Com a demissão de Spínola no outono, começou a segunda fase da revolução. Na altura, a maioria dos portugueses acolheu favoravelmente o domínio limitado dos militares revolucionários. Um slogan popular na época proclamava: “O povo apoia o MFA!”

Depois de uma segunda tentativa de golpe de Spínola ter fracassado em março de 1975, o MFA partiu para a ofensiva e decidiu nacionalizar a maioria dos bancos e companhias de seguros, seguindo-se outras indústrias importantes. Devido à pressão da radicalização dos trabalhadores rurais, também foram planejadas reformas agrárias.

O “verão quente” do movimento popular

A terceira fase da revolução começou com eleições para uma Assembleia constituinte no primeiro aniversário da revolução. No entanto, os vencedores não foram os partidos decididamente de esquerda, mas sim o Partido Socialista (PS), liderado por Mário Soares, que recebeu o generoso apoio da Internacional Socialista, e do liberal Partido Popular Democrático (PPD). Ambos os partidos tinham participado no golpe, mas agora queriam abortar o processo revolucionário e fazer a transição para a normalidade capitalista. Encorajados pelos resultados eleitorais, pressionaram.

Ao mesmo tempo, as lutas de classes intensificaram-se durante o “verão quente” de 1975, principalmente no Alentejo, no sul do país, onde grandes proprietários de terras governavam extensas propriedades rurais conhecidas como latifúndios, enquanto no norte os pequenos proprietários cultivavam a terra. O conflito entre a mão-de-obra rural e os latifundiários no sul expandiu-se para uma luta direta pelo controle da terra. Ao mesmo tempo, a indústria enfrentou uma onda crescente de greves e movimentos de posseiros desenvolveram-se nas cidades.

O fim da revolução e seu legado

Enquanto o movimento revolucionário se radicalizava a partir de baixo, o PS e o PPD saíram do governo de coligação e organizaram manifestações de massa sob o lema: “O povo não apoia o MFA”. Isto levou ao colapso da coligação da qual dependia o MFA, precisamente no momento em que o movimento popular atingia o seu ponto alto e dezenas de milhares de “turistas revolucionários” afluíam ao país.
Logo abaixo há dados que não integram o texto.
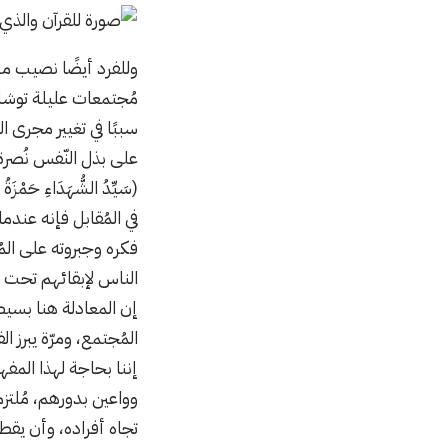
وللفرد أيضًا نصيب من
مُجتمعات عليلة توشك 
سببًا في تغيير مجرى ا
على بذل النّفس نُصرة للحق وت
(سَيِّدُ الشُّهَدَاءِ حَمْزَةُ
في المُقابل فإنه عند
فكره وجبروته على الم
الناس لإبقائهم تحت 
إن المعادلة هنا بسيطة 
المُجتمع، ومرّة يبرز ا
إننا بحاجة لهذا المف
وواعين بدورهم، مُلتز
تجاه أفراده، وأن يقطع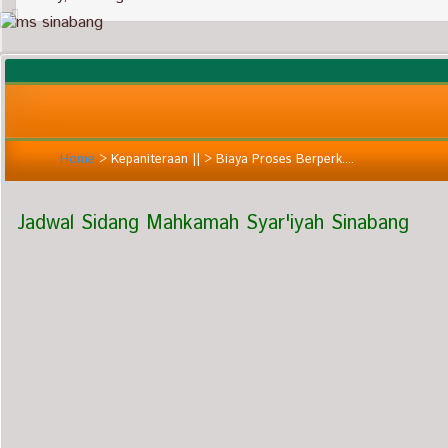
Home
>
Kepaniteraan ||
>
Biaya Proses Berperk....
Jadwal Sidang Mahkamah Syar'iyah Sinabang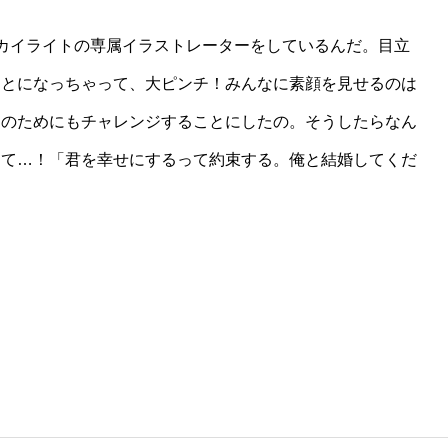
カイライトの専属イラストレーターをしているんだ。目立
ことになっちゃって、大ピンチ！みんなに素顔を見せるのは
んのためにもチャレンジすることにしたの。そうしたらなん
って…！「君を幸せにするって約束する。俺と結婚してくだ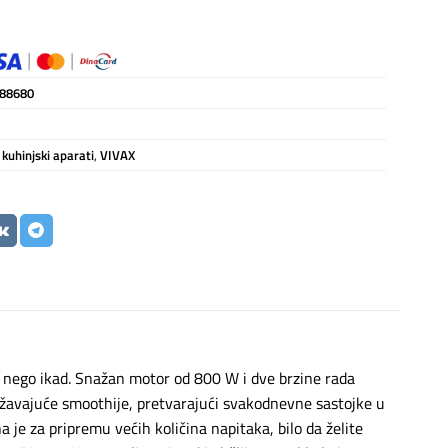
88680
 kuhinjski aparati
,
VIVAX
 nego ikad. Snažan motor od 800 W i dve brzine rada
ežavajuće smoothije, pretvarajući svakodnevne sastojke u
je za pripremu većih količina napitaka, bilo da želite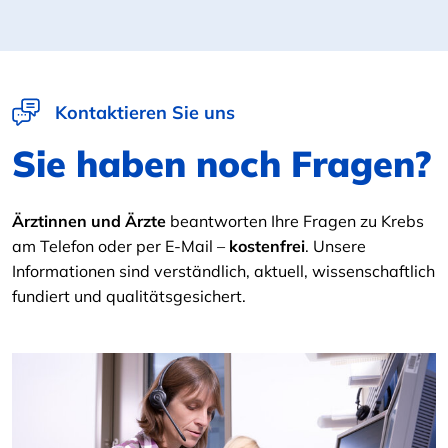
Kontaktieren Sie uns
Sie haben noch Fragen?
Ärztinnen und Ärzte
beantworten Ihre Fragen zu Krebs
am Telefon oder per E-Mail –
kostenfrei
. Unsere
Informationen sind verständlich, aktuell, wissenschaftlich
fundiert und qualitätsgesichert.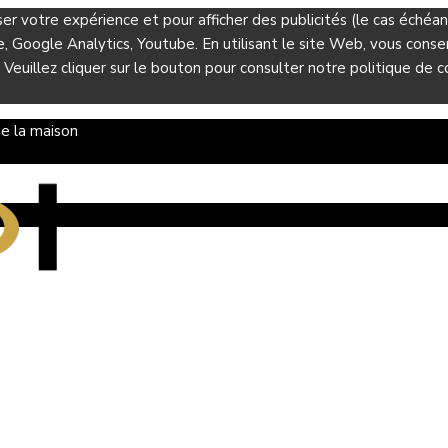
ser votre expérience et pour afficher des publicités (le cas éché
Google Analytics, Youtube. En utilisant le site Web, vous consent
 Veuillez cliquer sur le bouton pour consulter notre politique de co
e la maison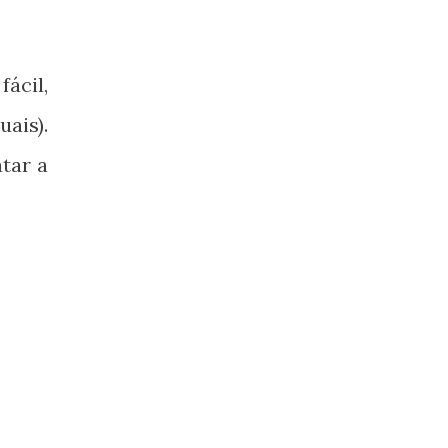
fácil,
ais).
tar a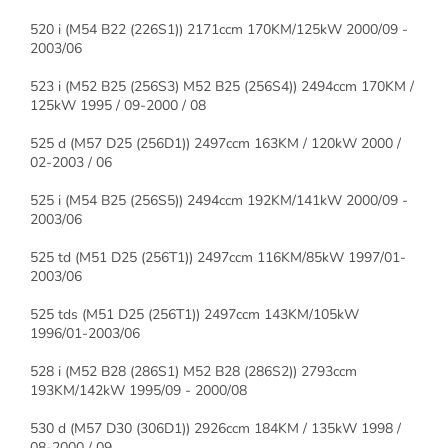
520 i (M54 B22 (226S1)) 2171ccm 170KM/125kW 2000/09 -
2003/06
523 i (M52 B25 (256S3) M52 B25 (256S4)) 2494ccm 170KM /
125kW 1995 / 09-2000 / 08
525 d (M57 D25 (256D1)) 2497ccm 163KM / 120kW 2000 /
02-2003 / 06
525 i (M54 B25 (256S5)) 2494ccm 192KM/141kW 2000/09 -
2003/06
525 td (M51 D25 (256T1)) 2497ccm 116KM/85kW 1997/01-
2003/06
525 tds (M51 D25 (256T1)) 2497ccm 143KM/105kW
1996/01-2003/06
528 i (M52 B28 (286S1) M52 B28 (286S2)) 2793ccm
193KM/142kW 1995/09 - 2000/08
530 d (M57 D30 (306D1)) 2926ccm 184KM / 135kW 1998 /
08-2000 / 09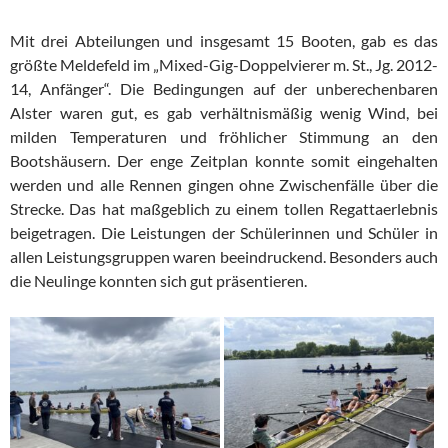
Mit drei Abteilungen und insgesamt 15 Booten, gab es das
größte Meldefeld im „Mixed-Gig-Doppelvierer m. St., Jg. 2012-
14, Anfänger“. Die Bedingungen auf der unberechenbaren
Alster waren gut, es gab verhältnismäßig wenig Wind, bei
milden Temperaturen und fröhlicher Stimmung an den
Bootshäusern. Der enge Zeitplan konnte somit eingehalten
werden und alle Rennen gingen ohne Zwischenfälle über die
Strecke. Das hat maßgeblich zu einem tollen Regattaerlebnis
beigetragen. Die Leistungen der Schülerinnen und Schüler in
allen Leistungsgruppen waren beeindruckend. Besonders auch
die Neulinge konnten sich gut präsentieren.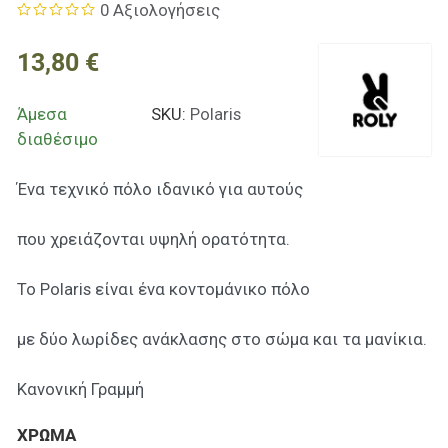
0 Αξιολογήσεις
13,80 €
Άμεσα
SKU:
Polaris
διαθέσιμο
Ένα τεχνικό πόλο ιδανικό για αυτούς
που χρειάζονται υψηλή ορατότητα.
Το Polaris είναι ένα κοντομάνικο πόλο
με δύο λωρίδες ανάκλασης στο σώμα και τα μανίκια.
Κανονική Γραμμή
ΧΡΩΜΑ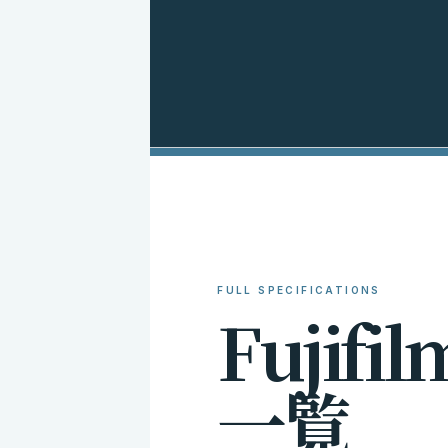
FULL SPECIFICATIONS
F
u
j
i
f
i
l
一
覧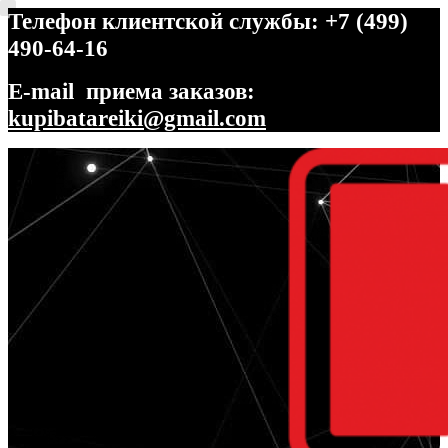
Телефон клиентской службы: +7 (499)
490-64-16
E-mail приема заказов:
kupibatareiki@gmail.com
Перейти
Перейти
к
к
навигации
содержимому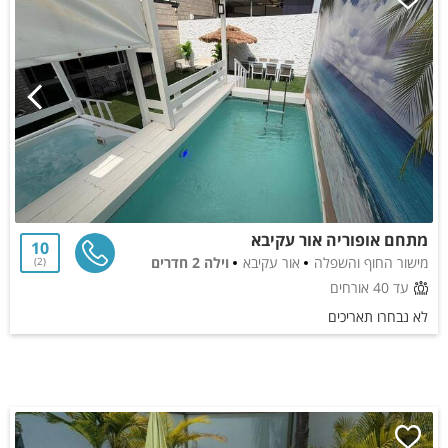
מתחם אופוריה אור עקיבא
10
מישור החוף והשפלה
אור עקיבא
וילה 2 חדרים
2
עד 40 אורחים
לא נבחרו תאריכים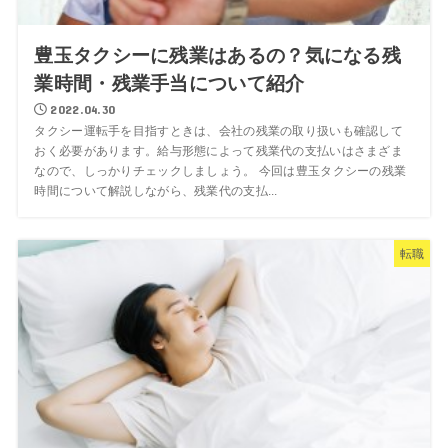
豊玉タクシーに残業はあるの？気になる残
業時間・残業手当について紹介
2022.04.30
タクシー運転手を目指すときは、会社の残業の取り扱いも確認して
おく必要があります。給与形態によって残業代の支払いはさまざま
なので、しっかりチェックしましょう。 今回は豊玉タクシーの残業
時間について解説しながら、残業代の支払...
転職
O cisma rapidamente atingiu os militares e a ala esquerda do MFA viu-se sob pressão crescente. Afinal, não representava todas as forças armadas: os esquerdistas dominavam os fuzileiros navais, mas a Força Aérea e o Exército eram controlados por forças liberais conservadoras e difusas. Finalmente, em agosto de 1975, um grupo de oficiais apelou abertamente ao abrandamento da revolução, interrompendo o programa de socialização, restaurando a disciplina dos soldados e reduzindo a influência do PCP. O cisma dentro do MFA era agora indiscutível.

O sexto governo provisório foi então dominado por forças moderadas. O chanceler alemão Helmut Schmidt ofereceu subitamente ao país um empréstimo em dinheiro e a Comissão Europeia também concedeu ajuda financeira. A ala esquerda do MFA foi gradualmente marginalizada. Em 25 de novembro, os seus dirigentes foram presos, pondo fim ao seu papel revolucionário.
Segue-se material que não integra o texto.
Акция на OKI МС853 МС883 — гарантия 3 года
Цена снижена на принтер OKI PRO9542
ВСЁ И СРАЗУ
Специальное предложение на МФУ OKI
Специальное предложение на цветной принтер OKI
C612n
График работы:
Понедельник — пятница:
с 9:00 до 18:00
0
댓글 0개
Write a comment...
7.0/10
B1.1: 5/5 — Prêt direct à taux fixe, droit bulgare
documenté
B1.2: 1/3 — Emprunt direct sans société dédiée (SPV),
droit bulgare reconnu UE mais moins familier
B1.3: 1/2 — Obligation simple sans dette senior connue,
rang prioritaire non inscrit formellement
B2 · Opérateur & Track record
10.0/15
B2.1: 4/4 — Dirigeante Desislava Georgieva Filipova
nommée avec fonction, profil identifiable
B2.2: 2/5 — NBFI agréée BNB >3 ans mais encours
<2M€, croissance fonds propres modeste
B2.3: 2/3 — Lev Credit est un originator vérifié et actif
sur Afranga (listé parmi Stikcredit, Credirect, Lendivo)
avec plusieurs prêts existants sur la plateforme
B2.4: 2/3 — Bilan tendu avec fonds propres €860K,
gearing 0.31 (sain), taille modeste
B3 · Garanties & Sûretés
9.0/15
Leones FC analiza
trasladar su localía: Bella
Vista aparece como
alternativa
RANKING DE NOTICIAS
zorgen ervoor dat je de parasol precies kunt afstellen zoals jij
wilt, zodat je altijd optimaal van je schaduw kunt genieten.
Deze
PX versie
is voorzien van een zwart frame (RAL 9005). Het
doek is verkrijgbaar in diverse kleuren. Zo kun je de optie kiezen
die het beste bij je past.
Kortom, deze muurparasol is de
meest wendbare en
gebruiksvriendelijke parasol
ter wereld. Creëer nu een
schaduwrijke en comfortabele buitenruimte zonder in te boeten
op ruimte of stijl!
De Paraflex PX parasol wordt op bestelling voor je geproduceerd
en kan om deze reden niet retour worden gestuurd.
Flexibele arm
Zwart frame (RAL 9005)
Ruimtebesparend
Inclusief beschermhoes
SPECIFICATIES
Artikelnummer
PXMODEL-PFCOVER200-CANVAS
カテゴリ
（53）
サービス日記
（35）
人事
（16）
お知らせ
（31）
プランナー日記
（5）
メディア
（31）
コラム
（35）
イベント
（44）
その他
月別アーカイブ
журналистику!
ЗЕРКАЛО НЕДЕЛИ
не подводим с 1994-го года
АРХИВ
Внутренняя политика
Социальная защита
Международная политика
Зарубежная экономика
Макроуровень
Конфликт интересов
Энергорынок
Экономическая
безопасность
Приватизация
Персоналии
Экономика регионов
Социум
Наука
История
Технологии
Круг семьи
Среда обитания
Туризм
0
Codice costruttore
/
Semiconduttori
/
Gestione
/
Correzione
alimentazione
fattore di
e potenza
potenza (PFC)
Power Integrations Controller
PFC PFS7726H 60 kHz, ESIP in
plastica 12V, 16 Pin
O que resta da Revolução dos Cravos meio século depois? Os seus sucessos mais significativos foram o fim do colonialismo português, bem como a queda da ditadura e a transição para uma constituição baseada nos direitos sociais e democráticos. Mas não conseguiu transformar a economia e a sociedade em benefício dos desfavorecidos: a sua revolução, nas fábricas e no campo, foi abortada.

Ainda assim, o fato de apenas seis meses após o golpe contra o governo de Salvador Allende no Chile, um grupo militar de esquerda ter sido capaz de forçar a queda da ditadura e realizar a transição para uma sociedade democrática é um legado duradouro – que acrescenta uma peça emocionante para o mosaico da revolução.

*Albert Scharenberg é historiador, cientista políticos e editor de política internacional da Fundação Rosa Luxemburgo.

Publicado originalmente na Revista da Fundação Rosa Luxemburgo.